Western still water anglers know the value of fishing shrimp or scud imitations. Many lakes have an abundance of these small darting crustaceans and because they are present throughout the year, are likely the most important food source for trout. In fact, the deep pink colour of rainbow trout flesh can be attributed to a healthy diet of these organisms. An added bonus to the fly fisherman is that when trout feed predominately on shrimp, you can almost always be sure of excellent sweet tasting fish, completely devoid of the oft times muddy taste when rainbows have been feeding on snails or leech.
Shrimp colour is largely a product of their environment. I have seen shrimp in shades of orange, brown, gray, and blue but the most common colour is green. The shade of green seems to depend on the underwater vegetation colour as this is the most common hiding place for shrimp. I always check the weed beds when first fishing a new lake, both to see if shrimp are in the weeds and if so, to carefully note their colour. Even if no shrimp are present in weeds near shore, I will try a shrimp imitation that matches the colour of the weeds as they could be in deeper water at that particular time of year. We will now look at one of the shrimp imitation classics, the Werner Shrimp, originally credited to a Vancouver fly tier, Mary Stewart and made famous by an avid Interior still water fisherman, Werner Schmid.

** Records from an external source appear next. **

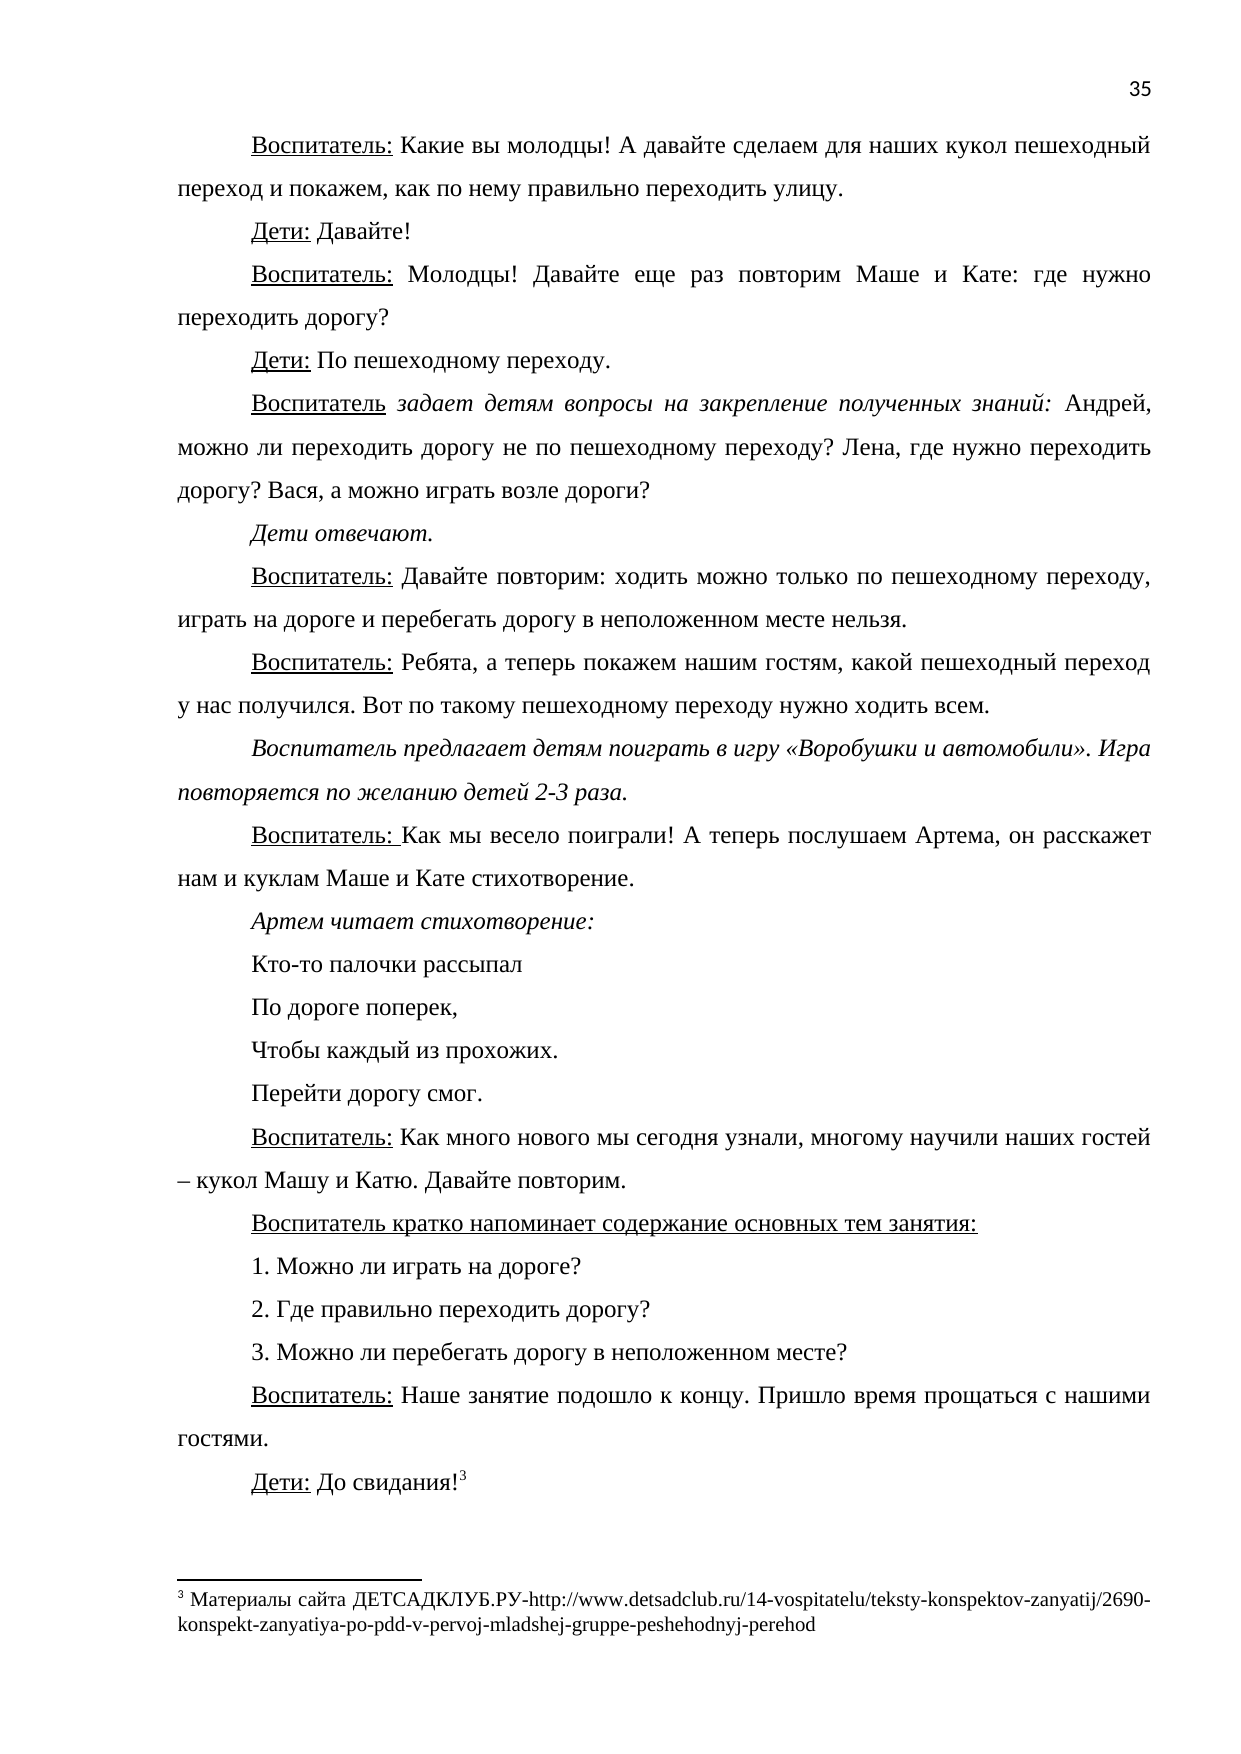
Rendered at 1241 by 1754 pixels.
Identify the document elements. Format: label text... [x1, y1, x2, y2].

text Воспитатель: Какие вы молодцы! А давайте сделаем для наших кукол пешеходный переход и покажем, как по нему правильно переходить улицу. [177, 130, 1152, 202]
text 3. Можно ли перебегать дорогу в неположенном месте? [177, 1337, 1152, 1366]
text Воспитатель предлагает детям поиграть в игру «Воробушки и автомобили». Игра повторяется по желанию детей 2-3 раза. [177, 733, 1152, 805]
text Дети отвечают. [177, 518, 1152, 547]
text Артем читает стихотворение: [177, 906, 1152, 935]
text Воспитатель: Давайте повторим: ходить можно только по пешеходному переходу, играть на дороге и перебегать дорогу в неположенном месте нельзя. [177, 561, 1152, 633]
text Дети: По пешеходному переходу. [177, 345, 1152, 374]
text Кто-то палочки рассыпал [177, 949, 1152, 978]
text Воспитатель: Ребята, а теперь покажем нашим гостям, какой пешеходный переход у нас получился. Вот по такому пешеходному переходу нужно ходить всем. [177, 647, 1152, 719]
text Воспитатель кратко напоминает содержание основных тем занятия: [177, 1208, 1152, 1237]
text По дороге поперек, [177, 992, 1152, 1021]
text Дети: До свидания! [177, 1467, 1152, 1495]
text Воспитатель: Как мы весело поиграли! А теперь послушаем Артема, он расскажет нам и куклам Маше и Кате стихотворение. [177, 820, 1152, 892]
text 1. Можно ли играть на дороге? [177, 1251, 1152, 1280]
text Воспитатель задает детям вопросы на закрепление полученных знаний: Андрей, можно ли переходить дорогу не по пешеходному переходу? Лена, где нужно переходить дорогу? Вася, а можно играть возле дороги? [177, 388, 1152, 503]
text Воспитатель: Молодцы! Давайте еще раз повторим Маше и Кате: где нужно переходить дорогу? [177, 259, 1152, 331]
text Воспитатель: Как много нового мы сегодня узнали, многому научили наших гостей – кукол Машу и Катю. Давайте повторим. [177, 1122, 1152, 1193]
text Чтобы каждый из прохожих. [177, 1035, 1152, 1064]
text Дети: Давайте! [177, 216, 1152, 245]
text Перейти дорогу смог. [177, 1078, 1152, 1107]
text Воспитатель: Наше занятие подошло к концу. Пришло время прощаться с нашими гостями. [177, 1380, 1152, 1452]
text 2. Где правильно переходить дорогу? [177, 1294, 1152, 1323]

The original fly was started by tying in a clump of deer hair at the hook bend with the tips facing back or away from the hook eye but the fly can also be tied by attaching the deer hair root ends at the hook eye. Let's tie this fly by the original method, therefore cinch your deer hair clump at the hook bend, tips facing backward. At this spot, also attach an olive feather, tip first to the hook shank. Now form a dubbing loop with green seal hair and wind forward to the hook eye to form the underside of the body. Then wind or palmer the olive feather forward to the hook eye and tie off, ensuring that the fibres face slightly back towards the hook bend. Next select most of the deer hair and fold it over the body, cinching it down at the hook eye. The deer hair strands that are left form the tail of the fly. The final step is to trim any hackle fibres that stick upward, tie off, cement and you have finished the Werner Shrimp!